Netflix sold you a mirror. You used it as a magnifying glass.

2. You are looking for a Hero. There isn't one.

Most TV shows operate on a simple contract. The protagonist is flawed, but ultimately "good." They deserve our empathy.

Donny Dunn does not want your empathy. He wants your confession.

I’ve seen the reviews. People are frustrated. They ask: "Why didn't he just go to the police?" "Why did he go back to the house?" "Why did he record her?"

They want Donny to be a victim so they can feel comfortable supporting him.

But Donny isn't a victim in the traditional sense. He is a co-conspirator in his own destruction. He is addicted to the attention. He is fueled by the same self-loathing that fuels Martha’s delusion.

The show is failing because viewers are trying to "solve" Donny’s behavior. You can’t solve a trauma response. You can’t apply logic to a man who thinks he deserves to be hurt.

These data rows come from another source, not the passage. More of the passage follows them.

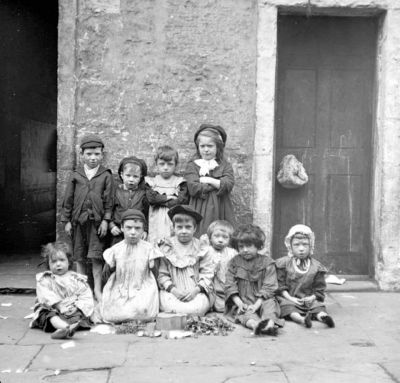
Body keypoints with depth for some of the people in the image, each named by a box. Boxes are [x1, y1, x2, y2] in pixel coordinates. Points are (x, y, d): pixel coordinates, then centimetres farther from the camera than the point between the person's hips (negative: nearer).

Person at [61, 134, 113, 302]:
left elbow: (108, 199, -1)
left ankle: (97, 289, 8)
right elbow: (68, 198, 8)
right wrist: (67, 220, 5)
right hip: (78, 220, 3)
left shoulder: (106, 175, 1)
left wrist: (105, 220, -6)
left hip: (97, 220, -2)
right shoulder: (75, 175, 6)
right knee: (79, 256, 10)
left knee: (96, 256, -3)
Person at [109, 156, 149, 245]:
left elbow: (147, 214, 4)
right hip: (118, 233, 1)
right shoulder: (116, 191, 5)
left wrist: (145, 230, -4)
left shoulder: (143, 193, 2)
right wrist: (111, 225, -3)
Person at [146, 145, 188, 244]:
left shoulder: (180, 182, 9)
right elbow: (151, 199, -5)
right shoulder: (151, 182, 12)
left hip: (175, 221, 0)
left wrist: (160, 200, -5)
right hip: (156, 223, 0)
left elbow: (182, 201, -6)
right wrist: (170, 197, -5)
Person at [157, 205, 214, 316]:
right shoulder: (166, 247, 6)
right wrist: (173, 289, -13)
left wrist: (196, 290, -14)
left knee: (199, 306, -31)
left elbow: (207, 274, 3)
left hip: (196, 292, 0)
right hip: (172, 291, 0)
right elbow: (162, 274, 3)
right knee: (168, 305, -32)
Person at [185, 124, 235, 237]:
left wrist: (208, 180, -7)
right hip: (200, 214, -1)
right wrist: (218, 183, -4)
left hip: (220, 213, 1)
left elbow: (228, 185, -7)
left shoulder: (225, 166, 10)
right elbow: (194, 189, -9)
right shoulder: (192, 166, 7)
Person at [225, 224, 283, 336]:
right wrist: (239, 303, -12)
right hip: (242, 302, 0)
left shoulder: (267, 263, 1)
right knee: (245, 313, -31)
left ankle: (270, 324, -56)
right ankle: (255, 324, -61)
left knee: (269, 304, -30)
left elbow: (268, 287, -5)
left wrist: (257, 304, -17)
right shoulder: (234, 262, 8)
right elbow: (230, 285, 3)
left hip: (261, 300, 0)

Stop trying to fix him. Start asking why you need him to be "fixable." If you can’t handle the fact that he is complicit in the chaos, you aren't ready for adult storytelling. You want a superhero. Go watch Marvel.

3. The "True Crime" brain has rotted your perspective.

We have been poisoned by the "Netflix Polish."

Usually, when Netflix does trauma, it’s clean. There is a narrator. There are clear timelines. There is a sense of justice at the end.

Baby Reindeer is messy. It’s ugly. It’s sweaty.

It fails for the average viewer because it doesn't offer "closure." It offers a cycle. It shows that trauma doesn't end with a court case. It ends with a guy sitting in a bar, listening to a voicemail from his abuser, and finally understanding why they did it.

The audience is "watching it wrong" because they are waiting for the payoff. They want the "Gotcha" moment. They want the catharsis.

There is no catharsis in Baby Reindeer. There is only the realization that hurt people hurt people.

If you finished the show and felt "unsatisfied," that’s the point. It’s not a plot. It’s a wound. If you’re waiting for a Season 2 or a "Where are they now" special, you’ve missed the entire philosophy of the project.

The Insight: The Birth of "Hyper-Reality" TV

Here is my prediction: Baby Reindeer is the end of an era.

We are moving past "Inspired by True Events." We are entering the age of "Active Trauma Mining."

Richard Gadd didn't just write a script. He performed his own collapse for our entertainment. This is the ultimate "Hot Take": The show’s success is actually a tragedy. It proves that for a creator to be heard today, they have to set themselves on fire in public.

The industry will learn the wrong lesson.

Executors are already looking for the next "Real Life Stalker" story. They are looking for more creators willing to strip their trauma bare for the algorithm. We are incentivizing the commodification of the worst moments of human life.

The "Failure" of the show is that it’s too honest for the platform it’s on. It’s a 10-course meal served at a drive-thru. Most people are just grabbing the bag and throwing away the substance.

Next year, we will see ten more shows like this. None of them will have Gadd’s soul. They will just have his "edge." We are entering a decade of trauma-baiting, and Baby Reindeer is the unintentional blueprint.

The Reality Check

I’ve spent years analyzing content trends. Most things disappear in a week. Baby Reindeer will stay because it’s a glitch in the system. It’s a show that hates its own audience for watching it.

It’s a show that tells you to look away, while knowing you won't.

If you think Martha is the only monster in this story, you haven't looked in the mirror lately. You haven't checked your search history. You haven't questioned why you enjoyed watching a man’s life fall apart.

Stop being a consumer. Start being a witness.

Did you watch the show to understand human suffering, or did you watch it to have something to talk about at lunch?